American computer scientist (1926–2019)

Fernando José "Corby" Corbató (July 1, 1926 – July 12, 2019) was an American computer scientist, notable as a pioneer in the development of time-sharing operating systems. He won the 1990 ACM Turing Award.

==Life and career==
Fernando José Corbató was born on July 1, 1926, in Oakland, California, to Hermenegildo Corbató, a Spanish literature professor from Villarreal, Spain, and Charlotte Corbató ( Jensen), a Danish American. In 1930, the Corbató family moved to Los Angeles for Hermenegildo's job at the University of California, Los Angeles (UCLA).

In 1943, Corbató enrolled at UCLA, but due to World War II he was recruited by the Navy during his first year. During the war, Corbató "debug[ged] an incredible array of equipment," inspiring his future career.

Corbató left the Navy in 1946 and enrolled at the California Institute of Technology, where he received a Bachelor of Science in physics in 1950. He then earned a PhD in physics from the Massachusetts Institute of Technology in 1956. He joined MIT's Computation Center immediately after graduation, became a professor in 1965, and stayed at MIT until he retired.

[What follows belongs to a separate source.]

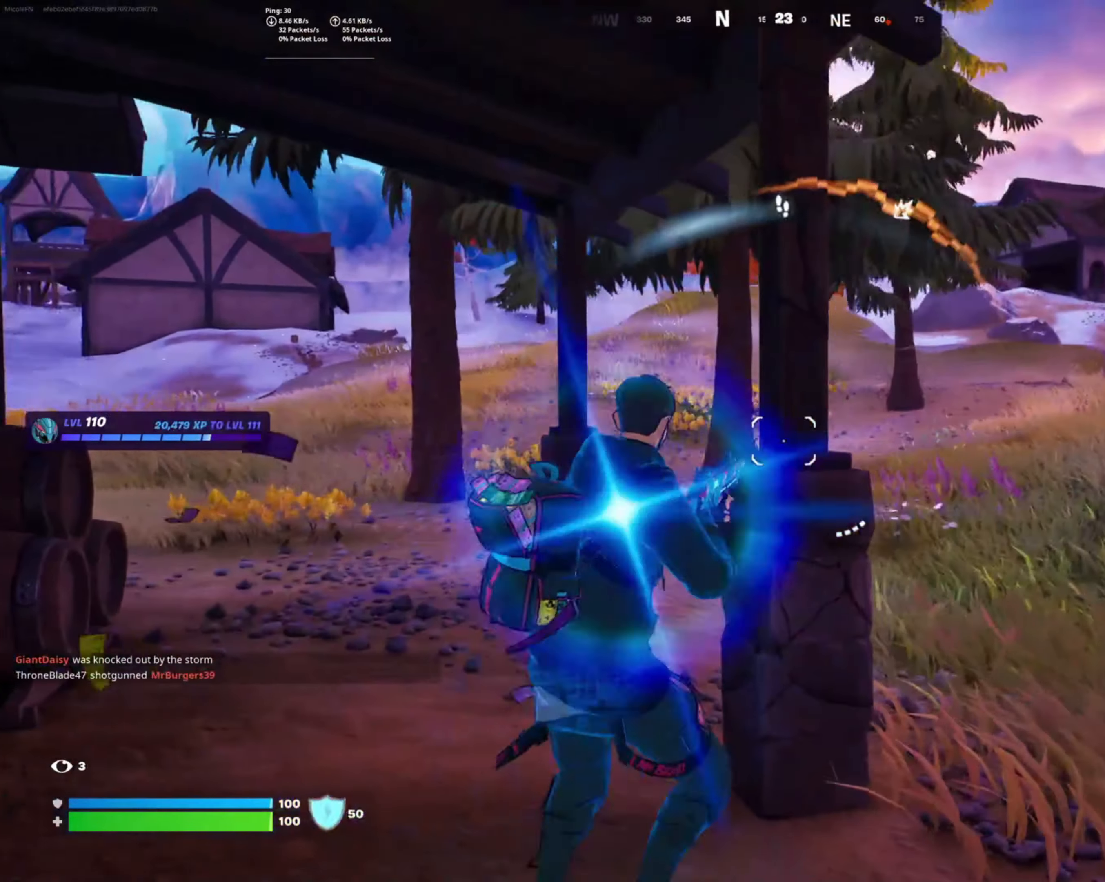
{"dt_ms": 500, "buttons": ["L2"], "left_stick": "down-left", "right_stick": "left", "button_events": [[417, "L2", "down"]]}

The first time-sharing system he was associated with was known as the MIT Compatible Time-Sharing System (CTSS), an early version of which was demonstrated in 1961. Corbató is credited with the first use of passwords to secure access to files on a large computer system, though he later claimed that this rudimentary security method had proliferated and became unmanageable.

The experience with developing CTSS led to a second project, Multics, which was adopted by General Electric for its high-end computer systems (later acquired by Honeywell). Multics pioneered many concepts now used in modern operating systems, including a hierarchical file system, ring-oriented security, access-control lists, single-level store, dynamic linking, and extensive on-line reconfiguration for reliable service. Multics, while not particularly commercially successful in itself, directly inspired Ken Thompson to develop Unix, the direct descendants of which are still in extremely wide use; Unix also served as a direct model for many other subsequent operating system designs.

==Personal life and death==
Corbató married programmer Isabel Blandford in 1962, with whom he had two daughters, Carolyn Corbató Stone and Nancy Corbató. Isabel died in 1973.

Corbató had a second wife, Emily ( Gluck). He had two step-sons, David Gish and Jason Gish; a brother, Charles; and five grandchildren.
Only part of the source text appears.